▸ Activity:
Read through the records below and copy each line that uses the word "мебель".

Page images and extracted text:
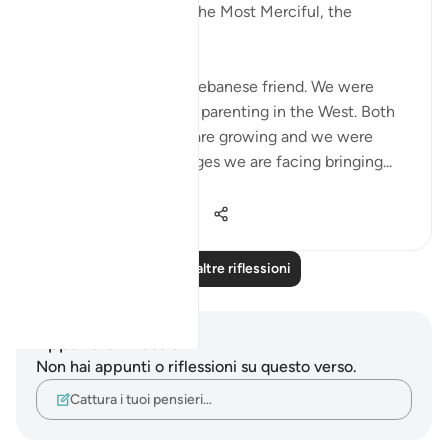
In the Name of Allah, the Most Merciful, the
Especially Merciful,
Today, I met with my Lebanese friend. We were
discussing politics and parenting in the West. Both
of our eldest children are growing and we were
discussing the challenges we are facing bringing...
Vedi altro
16
1
471
Leggi altre riflessioni
Appunti e riflessioni
Non hai appunti o riflessioni su questo verso.
Cattura i tuoi pensieri…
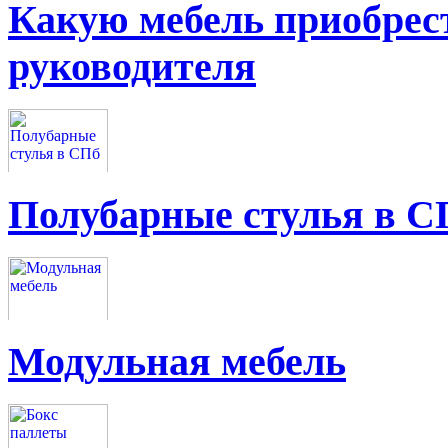
Какую мебель приобрес
руководителя
Полубарные стулья в С
Модульная мебель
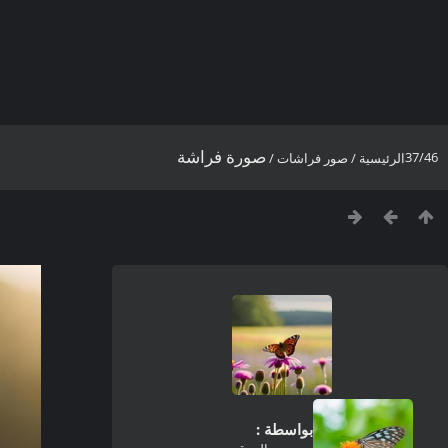
صورة فراشة
37/46
الرئيسية
/
صور فراشات
/
بواسطة :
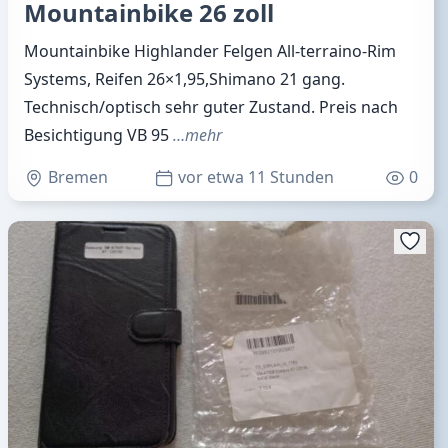
Mountainbike 26 zoll
Mountainbike Highlander Felgen All-terraino-Rim
Systems, Reifen 26×1,95,Shimano 21 gang.
Technisch/optisch sehr guter Zustand. Preis nach
Besichtigung VB 95
…mehr
Bremen
vor etwa 11 Stunden
0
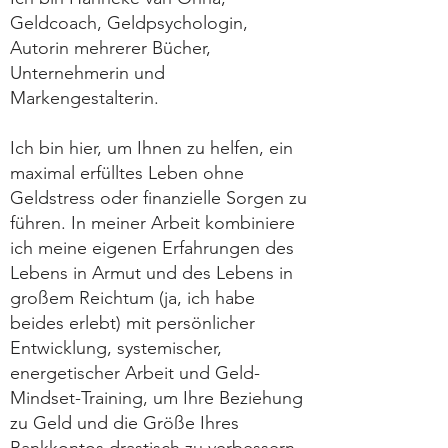
Geldcoach, Geldpsychologin,
Autorin mehrerer Bücher,
Unternehmerin und
Markengestalterin
.
Ich bin hier, um Ihnen zu helfen, ein
maximal erfülltes Leben ohne
Geldstress oder finanzielle Sorgen zu
führen. In meiner Arbeit kombiniere
ich meine eigenen Erfahrungen des
Lebens in Armut und des Lebens in
großem Reichtum (ja, ich habe
beides erlebt) mit persönlicher
Entwicklung, systemischer,
energetischer Arbeit und Geld-
Mindset-Training, um Ihre Beziehung
zu Geld und die Größe Ihres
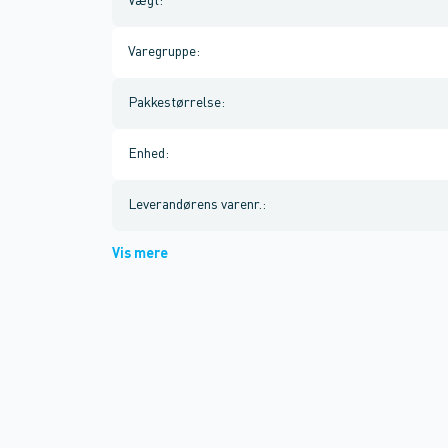
Vægt
:
Varegruppe
:
Pakkestørrelse
:
Enhed
:
Leverandørens varenr.
:
Vis mere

▸ Your response:
Какую мебель приобрес
Модульная мебель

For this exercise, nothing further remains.